I say that, seeing images of a farmer out the corner of my eye. And I could stray into other professions and businesses and name hardworking caregivers, teachers and the like, but I want to focus on what our farm community provides and what that costs.
Just this morning, Wednesday, July 8, I heard CBC Winnipeg morning show host interviewing consumers regarding how they felt about the cost of beef at the stores.
The recent price climb of cattle at auction marts around the country is being used as an excuse for a great rise in price over the counter.
Of course, summer is always the best time to slap a hunk of steak on the barbecue grill, so the price in the stores usually rises a little in June and July. And, that is nice, because for many beef producers, their ‘fats’ are hitting the market in early summer as well, so they will get $0.05 per pound more for their cattle, perhaps.
But I want to remind consumers that while the price you pay in the store will shadow the rising live cattle and rail carcass prices, there are a lot of middlemen between agricultural producers and consumers.
From a raw product state (the live steer) to the plastic wrapping in the grocery store cooler, every time a product is handled or in some cases virtually handled, a percentage of cost is added.

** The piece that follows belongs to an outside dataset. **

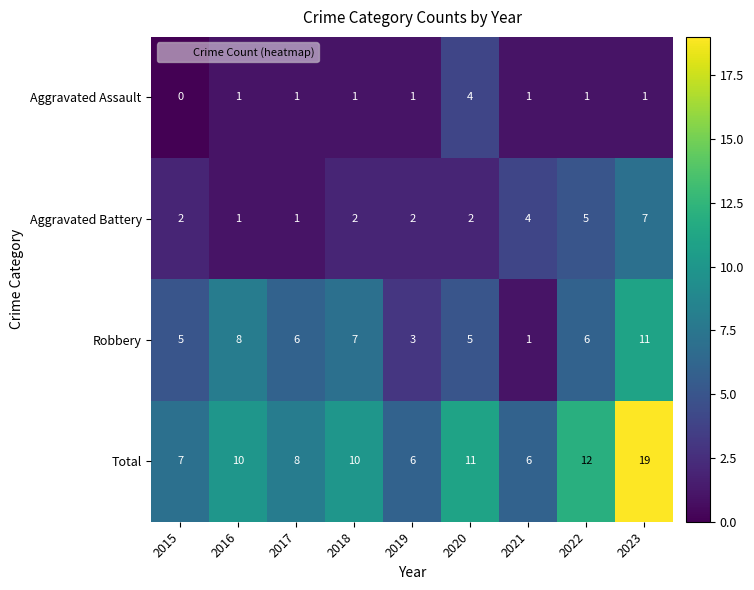

Is it true that Robbery equals 8 at 2016?

True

But the money a farmer receives has little to do with the cost in the store.
Take a loaf of bread for example: One bushel can produce about 100 loaves of bread. At $8 per bushel, (roughly) that means there is $0.08 worth of wheat in a loaf of bread which you may pay $2.50 for at the store.
According to Statistics Canada, stewing beef rose from $10.55 per kg in May of 2011, to $16.94 in May 2015. That is a 50 percent increase and that translates into a cost of $37.30 per pound this May.
But keep in mind that the live steer, as Auctioneer Brock Taylor pointed out at the 4-H calf sale, is selling for about $1.90 per pound this week - nowhere close to the per/pound rise in the stores.
Just looking at bread and beef, you can see that even if the farmer received double for his product, it shouldn’t rise doubly at the store.
I mean, with eight cents worth of wheat in a loaf of bread, if the wheat price doubled that would put bread up by 8¢.
The cost of the raw product is fairly unrelated, in my opinion, to the price on the grocery shelf. But as the price of these commodities rise, somehow, the trucking/investor/ packaging/retail industry takes it as a cue to hike the price of the fi nished product.
With the retail price of beef rising by three times over four years, or about $6.40 per kg in the stewing beef example, keep in mind the live weight price of beef only rose by $1 per pound, or $2.2 per kg.
Why the disparity? According to Stats Canada, hamburger took the smallest jump in the stores and sirloin steak rose about $8 per kg. However, do the math yourself, if you can recall what you paid for steak four years ago. Is sirloin steak selling for $24.22 per kg here in Virden? Don’t blame your agricultural community. Be glad for them as they receive a well deserved price lift. And realize that others on the production line received larger raises - across the board - for Canadian commodities.